In Leviticus 21, there is a list of visible characteristics, among which are blindness and limb length discrepancy, and if a Kohen [a member of the biblical priestly class] has any of those, then they are not eligible to serve in the temple, which can be an extremely painful passage.

What’s going on here? Why are these physical characteristics present? Deafness is not on the list, for example.

The rabbis say that it’s really because people are distracted by difference. That’s a human thing — people get distracted. And it’s not on the disabled person, the rabbis say this in the mishnah, it’s actually on the townspeople to get used to that difference. Because they say that after 30 days, that Kohen can actually serve because people are no longer “distracted” by the difference.

That doesn’t make it easier to read the Torah passage. But it makes it easier to think about it in context, and see how the tradition took it. I’m as interested in what the text says as I am in how people have read it over time.

There is a tendency that people often look at the Torah and think, wow, this is a really awful law, thank God that we don’t live in that world anymore. And I think, when we do that, we actually do not allow ourselves to be honest about how progressive we are and how progressive we are not. So I actually think the Torah is challenging us to look at ourselves.

Right, because Judaism is an evolving tradition, which I think is one of the most beautiful things about Judaism — that it’s not static. What are ways you hope to see the tradition evolve going forward?

I want more readings by women, I want more readings by trans folks, of a variety of perspectives. Because there’s no women’s perspective on anything — there’s 20 trillion women’s perspectives, right? I’m only one blind Jew, there are plenty of others with very different perspectives than mine, and those perspectives are no less valid than mine.

What I want is for us to constantly be expanding, but to not cancel out the traditional texts. I think there’s this tendency to be like, “Everything has been so male, for so long!” — so let’s start over. And that is a valid perspective to hold.

But what I want is to continue evolving, so that women are part of the conversation from the get go, and it’s just expected that we’ll be reading commentaries by women alongside the traditional commentaries.

Do you feel that this title of first female blind rabbi to be weighty? Like you don’t always want to talk about that, you have other Torah to share.

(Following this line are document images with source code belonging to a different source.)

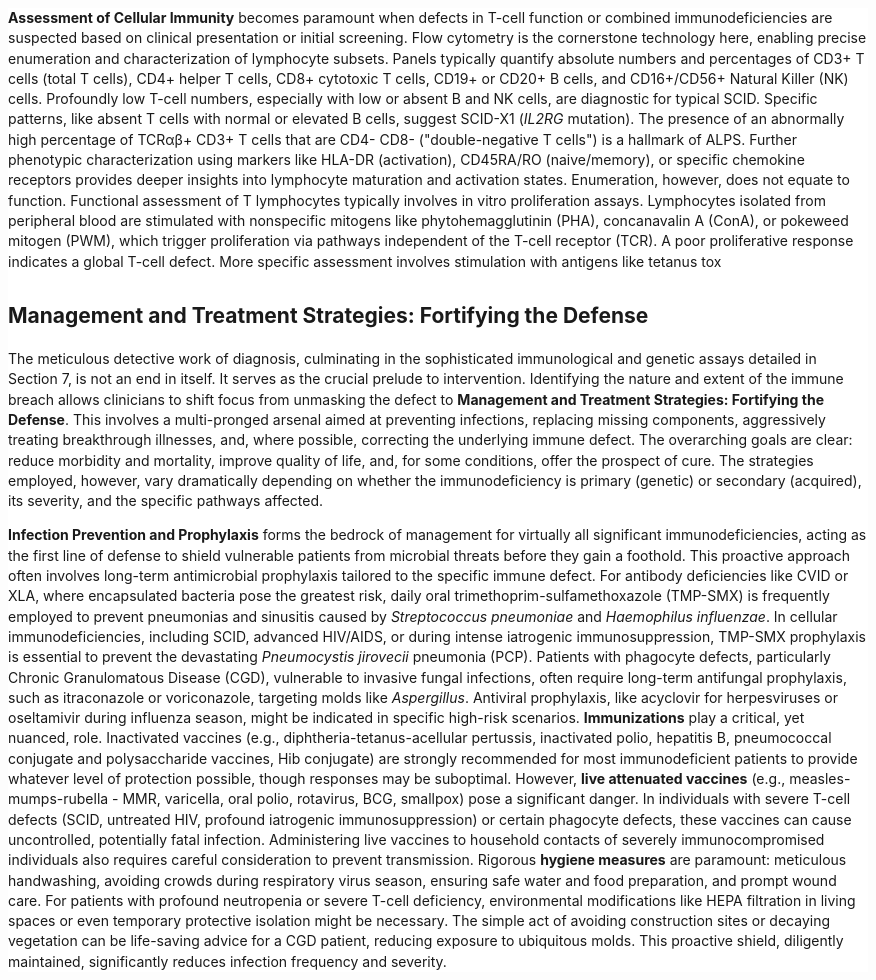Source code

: **Assessment of Cellular Immunity** becomes paramount when defects in T-cell function or combined immunodeficiencies are suspected based on clinical presentation or initial screening. Flow cytometry is the cornerstone technology here, enabling precise enumeration and characterization of lymphocyte subsets. Panels typically quantify absolute numbers and percentages of CD3+ T cells (total T cells), CD4+ helper T cells, CD8+ cytotoxic T cells, CD19+ or CD20+ B cells, and CD16+/CD56+ Natural Killer (NK) cells. Profoundly low T-cell numbers, especially with low or absent B and NK cells, are diagnostic for typical SCID. Specific patterns, like absent T cells with normal or elevated B cells, suggest SCID-X1 (*IL2RG* mutation). The presence of an abnormally high percentage of TCRαβ+ CD3+ T cells that are CD4- CD8- ("double-negative T cells") is a hallmark of ALPS. Further phenotypic characterization using markers like HLA-DR (activation), CD45RA/RO (naive/memory), or specific chemokine receptors provides deeper insights into lymphocyte maturation and activation states. Enumeration, however, does not equate to function. Functional assessment of T lymphocytes typically involves in vitro proliferation assays. Lymphocytes isolated from peripheral blood are stimulated with nonspecific mitogens like phytohemagglutinin (PHA), concanavalin A (ConA), or pokeweed mitogen (PWM), which trigger proliferation via pathways independent of the T-cell receptor (TCR). A poor proliferative response indicates a global T-cell defect. More specific assessment involves stimulation with antigens like tetanus tox

## Management and Treatment Strategies: Fortifying the Defense

The meticulous detective work of diagnosis, culminating in the sophisticated immunological and genetic assays detailed in Section 7, is not an end in itself. It serves as the crucial prelude to intervention. Identifying the nature and extent of the immune breach allows clinicians to shift focus from unmasking the defect to **Management and Treatment Strategies: Fortifying the Defense**. This involves a multi-pronged arsenal aimed at preventing infections, replacing missing components, aggressively treating breakthrough illnesses, and, where possible, correcting the underlying immune defect. The overarching goals are clear: reduce morbidity and mortality, improve quality of life, and, for some conditions, offer the prospect of cure. The strategies employed, however, vary dramatically depending on whether the immunodeficiency is primary (genetic) or secondary (acquired), its severity, and the specific pathways affected.

**Infection Prevention and Prophylaxis** forms the bedrock of management for virtually all significant immunodeficiencies, acting as the first line of defense to shield vulnerable patients from microbial threats before they gain a foothold. This proactive approach often involves long-term antimicrobial prophylaxis tailored to the specific immune defect. For antibody deficiencies like CVID or XLA, where encapsulated bacteria pose the greatest risk, daily oral trimethoprim-sulfamethoxazole (TMP-SMX) is frequently employed to prevent pneumonias and sinusitis caused by *Streptococcus pneumoniae* and *Haemophilus influenzae*. In cellular immunodeficiencies, including SCID, advanced HIV/AIDS, or during intense iatrogenic immunosuppression, TMP-SMX prophylaxis is essential to prevent the devastating *Pneumocystis jirovecii* pneumonia (PCP). Patients with phagocyte defects, particularly Chronic Granulomatous Disease (CGD), vulnerable to invasive fungal infections, often require long-term antifungal prophylaxis, such as itraconazole or voriconazole, targeting molds like *Aspergillus*. Antiviral prophylaxis, like acyclovir for herpesviruses or oseltamivir during influenza season, might be indicated in specific high-risk scenarios. **Immunizations** play a critical, yet nuanced, role. Inactivated vaccines (e.g., diphtheria-tetanus-acellular pertussis, inactivated polio, hepatitis B, pneumococcal conjugate and polysaccharide vaccines, Hib conjugate) are strongly recommended for most immunodeficient patients to provide whatever level of protection possible, though responses may be suboptimal. However, **live attenuated vaccines** (e.g., measles-mumps-rubella - MMR, varicella, oral polio, rotavirus, BCG, smallpox) pose a significant danger. In individuals with severe T-cell defects (SCID, untreated HIV, profound iatrogenic immunosuppression) or certain phagocyte defects, these vaccines can cause uncontrolled, potentially fatal infection. Administering live vaccines to household contacts of severely immunocompromised individuals also requires careful consideration to prevent transmission. Rigorous **hygiene measures** are paramount: meticulous handwashing, avoiding crowds during respiratory virus season, ensuring safe water and food preparation, and prompt wound care. For patients with profound neutropenia or severe T-cell deficiency, environmental modifications like HEPA filtration in living spaces or even temporary protective isolation might be necessary. The simple act of avoiding construction sites or decaying vegetation can be life-saving advice for a CGD patient, reducing exposure to ubiquitous molds. This proactive shield, diligently maintained, significantly reduces infection frequency and severity.
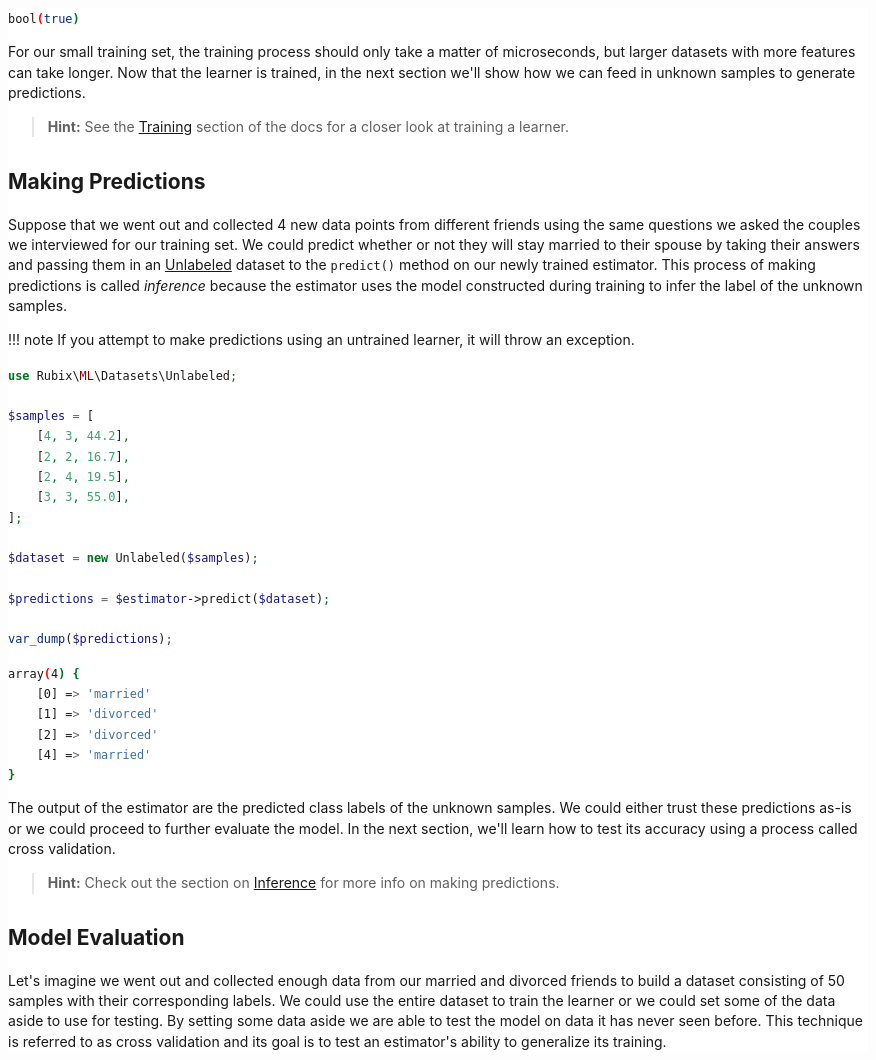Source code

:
 ```sh
bool(true)
```

For our small training set, the training process should only take a matter of microseconds, but larger datasets with more features can take longer. Now that the learner is trained, in the next section we'll show how we can feed in unknown samples to generate predictions.

> **Hint:** See the [Training](training.md) section of the docs for a closer look at training a learner.

## Making Predictions
Suppose that we went out and collected 4 new data points from different friends using the same questions we asked the couples we interviewed for our training set. We could predict whether or not they will stay married to their spouse by taking their answers and passing them in an [Unlabeled](datasets/unlabeled.md) dataset to the `predict()` method on our newly trained estimator. This process of making predictions is called *inference* because the estimator uses the model constructed during training to infer the label of the unknown samples.

!!! note
    If you attempt to make predictions using an untrained learner, it will throw an exception.

```php
use Rubix\ML\Datasets\Unlabeled;

$samples = [
	[4, 3, 44.2],
	[2, 2, 16.7],
	[2, 4, 19.5],
	[3, 3, 55.0],
];

$dataset = new Unlabeled($samples);

$predictions = $estimator->predict($dataset);

var_dump($predictions);
```

```sh
array(4) {
	[0] => 'married'
	[1] => 'divorced'
	[2] => 'divorced'
	[4] => 'married'
}
```

The output of the estimator are the predicted class labels of the unknown samples. We could either trust these predictions as-is or we could proceed to further evaluate the model. In the next section, we'll learn how to test its accuracy using a process called cross validation.

> **Hint:** Check out the section on [Inference](inference.md) for more info on making predictions.

## Model Evaluation
Let's imagine we went out and collected enough data from our married and divorced friends to build a  dataset consisting of 50 samples with their corresponding labels. We could use the entire dataset to train the learner or we could set some of the data aside to use for testing. By setting some data aside we are able to test the model on data it has never seen before. This technique is referred to as cross validation and its goal is to test an estimator's ability to generalize its training.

It is really weighty. I don’t want to speak for the entire community — I can’t. I can only speak for me and my own experiences. And when you’re the first, it means that everything is an experiment because it’s never been done before. There is a spiritual cost to that. I want to be the first and not the last.

If we actually want to live in a world in which more voices can be heard and more teachers can be brought into the community, then we need to really examine where our resources are going and think about what Jewish continuity means. There are lots of people I talk to who might be interested in rabbinical school, but aren’t sure if they can because of a disability or other marginalized identity.

I’m not the only committed blind Jew out there. I happen to have a platform, but I only represent myself. Yet, because of who I am, I represent so much more than that.